Die Gegend war jahrhundertelang ein Durchgang für Händler und Hirten, die zwischen den Tälern reisten. Erst Ende des 20. Jahrhunderts wurde das Gebiet als geschützter Naturraum offiziell anerkannt und die Gemeinde erhielt die Möglichkeit, Besucher aufzunehmen.
Valbonë liegt in einer Gegend, deren Name sich von dem Fluss ableitet, der die Gemeinschaft seit Jahrhunderten mit Wasser versorgt. Einheimische leben hier in geringer Zahl, pflegen aber weiterhin das Wissen über alpine Landwirtschaft und nutzen die umliegenden Wiesen als Weideland für Schafe und Ziegen.

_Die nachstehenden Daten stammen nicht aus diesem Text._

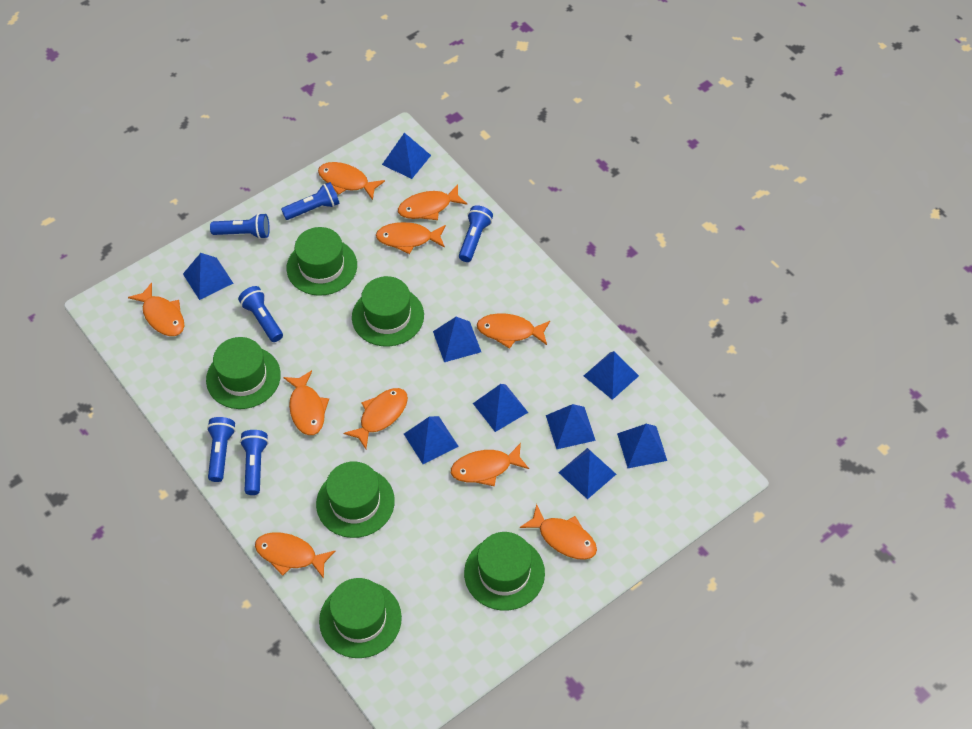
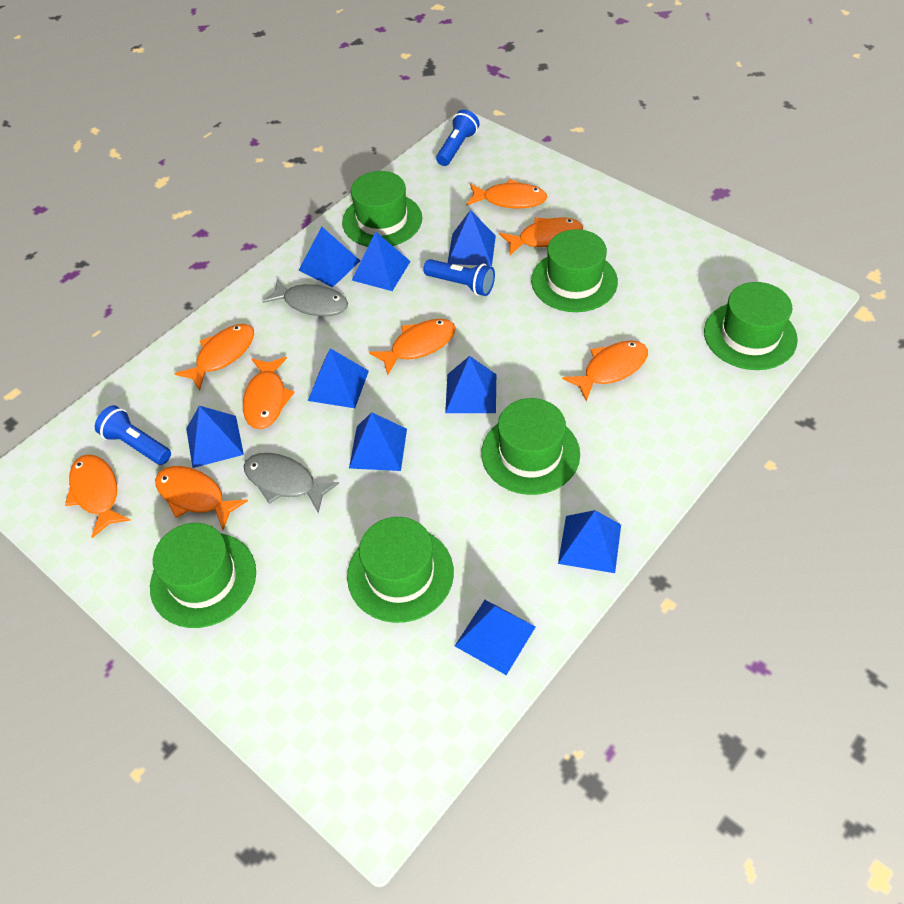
blue flashlight: 6 -> 3
grey fish: 0 -> 2
orange fish: 10 -> 8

Die Anreise erfolgt normalerweise über eine Fährfahrt auf dem Komansee, gefolgt von einer Fahrt durch das Valbonë-Tal auf schmalen Straßen. Das Wetter ändert sich rasch, daher sollten Besucher auf Regen oder plötzliche Abkühlung vorbereitet sein, auch im Sommer.
Während der Frühjahrsmonate verwandelt die Schneeschmelze kleine Bäche in reißende Gewässer, die das Tal mit einem konstanten Hintergrundrauschen erfüllen. An klaren Tagen kann man vom höheren Gelände aus die gezackten Gipfel der Radohima-Berge in der Ferne erkennen.